PROBLEM TO WORK ON.
Scan the records for the line containing "applies to services?"; extract it and all later lines, verbatim, through the end, and nothing before it.
———
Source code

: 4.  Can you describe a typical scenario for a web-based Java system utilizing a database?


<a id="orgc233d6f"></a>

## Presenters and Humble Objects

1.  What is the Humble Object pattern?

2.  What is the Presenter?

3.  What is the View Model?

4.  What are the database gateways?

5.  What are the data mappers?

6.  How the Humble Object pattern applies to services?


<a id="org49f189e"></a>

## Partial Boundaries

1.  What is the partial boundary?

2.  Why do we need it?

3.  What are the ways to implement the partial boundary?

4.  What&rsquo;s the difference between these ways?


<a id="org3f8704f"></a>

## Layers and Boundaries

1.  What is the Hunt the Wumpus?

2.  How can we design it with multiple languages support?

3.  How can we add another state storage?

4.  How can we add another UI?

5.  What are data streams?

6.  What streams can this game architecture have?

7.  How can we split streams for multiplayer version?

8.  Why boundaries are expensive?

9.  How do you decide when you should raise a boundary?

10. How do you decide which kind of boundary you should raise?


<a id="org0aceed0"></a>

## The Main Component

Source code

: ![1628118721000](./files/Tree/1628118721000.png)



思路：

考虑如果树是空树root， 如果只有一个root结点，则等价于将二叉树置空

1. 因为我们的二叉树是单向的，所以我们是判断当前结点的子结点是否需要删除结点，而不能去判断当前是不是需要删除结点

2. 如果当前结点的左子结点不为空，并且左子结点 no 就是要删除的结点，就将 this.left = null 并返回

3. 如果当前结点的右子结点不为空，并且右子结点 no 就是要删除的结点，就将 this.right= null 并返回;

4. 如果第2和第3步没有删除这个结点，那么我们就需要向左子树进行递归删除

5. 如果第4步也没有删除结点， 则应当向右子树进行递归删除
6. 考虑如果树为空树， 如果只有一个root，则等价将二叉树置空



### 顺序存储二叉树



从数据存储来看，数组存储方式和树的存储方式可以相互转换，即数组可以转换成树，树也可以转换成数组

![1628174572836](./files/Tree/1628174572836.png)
———
EXPECTED ANSWER.
6.  How the Humble Object pattern applies to services?


<a id="org49f189e"></a>

## Partial Boundaries

1.  What is the partial boundary?

2.  Why do we need it?

3.  What are the ways to implement the partial boundary?

4.  What&rsquo;s the difference between these ways?


<a id="org3f8704f"></a>

## Layers and Boundaries

1.  What is the Hunt the Wumpus?

2.  How can we design it with multiple languages support?

3.  How can we add another state storage?

4.  How can we add another UI?

5.  What are data streams?

6.  What streams can this game architecture have?

7.  How can we split streams for multiplayer version?

8.  Why boundaries are expensive?

9.  How do you decide when you should raise a boundary?

10. How do you decide which kind of boundary you should raise?


<a id="org0aceed0"></a>

## The Main Component

Source code

: ![1628118721000](./files/Tree/1628118721000.png)



思路：

考虑如果树是空树root， 如果只有一个root结点，则等价于将二叉树置空

1. 因为我们的二叉树是单向的，所以我们是判断当前结点的子结点是否需要删除结点，而不能去判断当前是不是需要删除结点

2. 如果当前结点的左子结点不为空，并且左子结点 no 就是要删除的结点，就将 this.left = null 并返回

3. 如果当前结点的右子结点不为空，并且右子结点 no 就是要删除的结点，就将 this.right= null 并返回;

4. 如果第2和第3步没有删除这个结点，那么我们就需要向左子树进行递归删除

5. 如果第4步也没有删除结点， 则应当向右子树进行递归删除
6. 考虑如果树为空树， 如果只有一个root，则等价将二叉树置空



### 顺序存储二叉树



从数据存储来看，数组存储方式和树的存储方式可以相互转换，即数组可以转换成树，树也可以转换成数组

![1628174572836](./files/Tree/1628174572836.png)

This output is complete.